ACTIVITY » Scan the records for the string "Right", then copy each line that has it.

++++ DATA TO USE ++++

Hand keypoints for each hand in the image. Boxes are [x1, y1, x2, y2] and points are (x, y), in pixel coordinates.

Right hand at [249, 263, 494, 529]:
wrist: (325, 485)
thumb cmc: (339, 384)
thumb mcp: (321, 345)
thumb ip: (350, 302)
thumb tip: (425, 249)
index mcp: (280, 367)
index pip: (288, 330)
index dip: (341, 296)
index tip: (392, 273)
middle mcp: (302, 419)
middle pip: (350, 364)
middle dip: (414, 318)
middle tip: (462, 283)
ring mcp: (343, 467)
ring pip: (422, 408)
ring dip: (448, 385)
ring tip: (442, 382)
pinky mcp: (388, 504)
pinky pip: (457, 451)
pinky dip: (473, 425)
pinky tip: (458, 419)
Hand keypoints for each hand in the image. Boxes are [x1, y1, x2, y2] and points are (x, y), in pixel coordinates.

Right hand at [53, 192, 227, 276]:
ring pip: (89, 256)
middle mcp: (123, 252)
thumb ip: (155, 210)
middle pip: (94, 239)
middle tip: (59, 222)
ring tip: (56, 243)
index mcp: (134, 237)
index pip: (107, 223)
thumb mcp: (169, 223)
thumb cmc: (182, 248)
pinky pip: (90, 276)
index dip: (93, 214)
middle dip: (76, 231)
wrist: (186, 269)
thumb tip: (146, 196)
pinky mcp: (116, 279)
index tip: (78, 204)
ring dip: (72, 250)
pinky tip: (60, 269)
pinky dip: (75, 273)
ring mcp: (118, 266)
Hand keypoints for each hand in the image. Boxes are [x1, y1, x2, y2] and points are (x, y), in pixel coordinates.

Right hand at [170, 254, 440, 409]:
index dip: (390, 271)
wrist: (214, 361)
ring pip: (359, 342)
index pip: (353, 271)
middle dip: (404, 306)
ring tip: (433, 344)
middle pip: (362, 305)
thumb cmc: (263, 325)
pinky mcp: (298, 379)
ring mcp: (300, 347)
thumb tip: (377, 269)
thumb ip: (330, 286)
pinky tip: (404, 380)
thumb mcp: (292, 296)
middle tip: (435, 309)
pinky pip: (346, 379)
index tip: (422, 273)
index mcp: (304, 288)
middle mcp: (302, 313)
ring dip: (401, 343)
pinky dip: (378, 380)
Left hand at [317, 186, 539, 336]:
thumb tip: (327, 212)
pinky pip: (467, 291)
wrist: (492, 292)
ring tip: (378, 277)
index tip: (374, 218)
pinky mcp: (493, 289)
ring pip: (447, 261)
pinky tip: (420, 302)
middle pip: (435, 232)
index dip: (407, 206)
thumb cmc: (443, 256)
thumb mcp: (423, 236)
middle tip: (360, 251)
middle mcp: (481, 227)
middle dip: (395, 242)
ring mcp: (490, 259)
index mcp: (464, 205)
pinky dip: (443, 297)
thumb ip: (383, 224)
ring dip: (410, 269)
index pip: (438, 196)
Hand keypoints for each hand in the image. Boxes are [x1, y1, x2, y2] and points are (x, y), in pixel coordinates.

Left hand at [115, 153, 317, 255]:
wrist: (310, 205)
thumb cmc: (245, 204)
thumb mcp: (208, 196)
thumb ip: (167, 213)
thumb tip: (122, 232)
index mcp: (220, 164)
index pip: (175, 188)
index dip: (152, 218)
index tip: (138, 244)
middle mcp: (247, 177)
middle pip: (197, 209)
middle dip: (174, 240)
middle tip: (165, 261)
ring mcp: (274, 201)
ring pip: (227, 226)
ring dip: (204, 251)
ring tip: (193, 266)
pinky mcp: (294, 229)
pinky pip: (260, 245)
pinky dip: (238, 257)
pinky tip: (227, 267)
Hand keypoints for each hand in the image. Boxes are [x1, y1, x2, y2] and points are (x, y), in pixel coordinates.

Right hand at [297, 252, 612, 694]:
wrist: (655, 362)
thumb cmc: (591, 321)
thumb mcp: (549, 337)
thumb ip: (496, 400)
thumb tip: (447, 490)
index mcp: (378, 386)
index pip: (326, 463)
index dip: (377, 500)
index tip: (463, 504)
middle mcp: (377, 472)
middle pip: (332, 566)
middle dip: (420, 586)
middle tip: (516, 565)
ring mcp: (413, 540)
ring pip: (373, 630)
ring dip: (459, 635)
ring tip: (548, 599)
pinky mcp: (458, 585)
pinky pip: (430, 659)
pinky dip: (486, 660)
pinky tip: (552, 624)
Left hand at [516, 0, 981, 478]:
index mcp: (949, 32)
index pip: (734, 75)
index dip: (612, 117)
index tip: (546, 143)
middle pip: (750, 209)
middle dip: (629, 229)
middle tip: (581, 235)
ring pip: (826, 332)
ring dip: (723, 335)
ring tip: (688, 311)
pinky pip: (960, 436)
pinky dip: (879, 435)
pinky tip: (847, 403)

++++

ANSWER SPACE »
Right hand at [249, 263, 494, 529]:
Right hand at [53, 192, 227, 276]:
Right hand at [170, 254, 440, 409]:
Right hand at [297, 252, 612, 694]:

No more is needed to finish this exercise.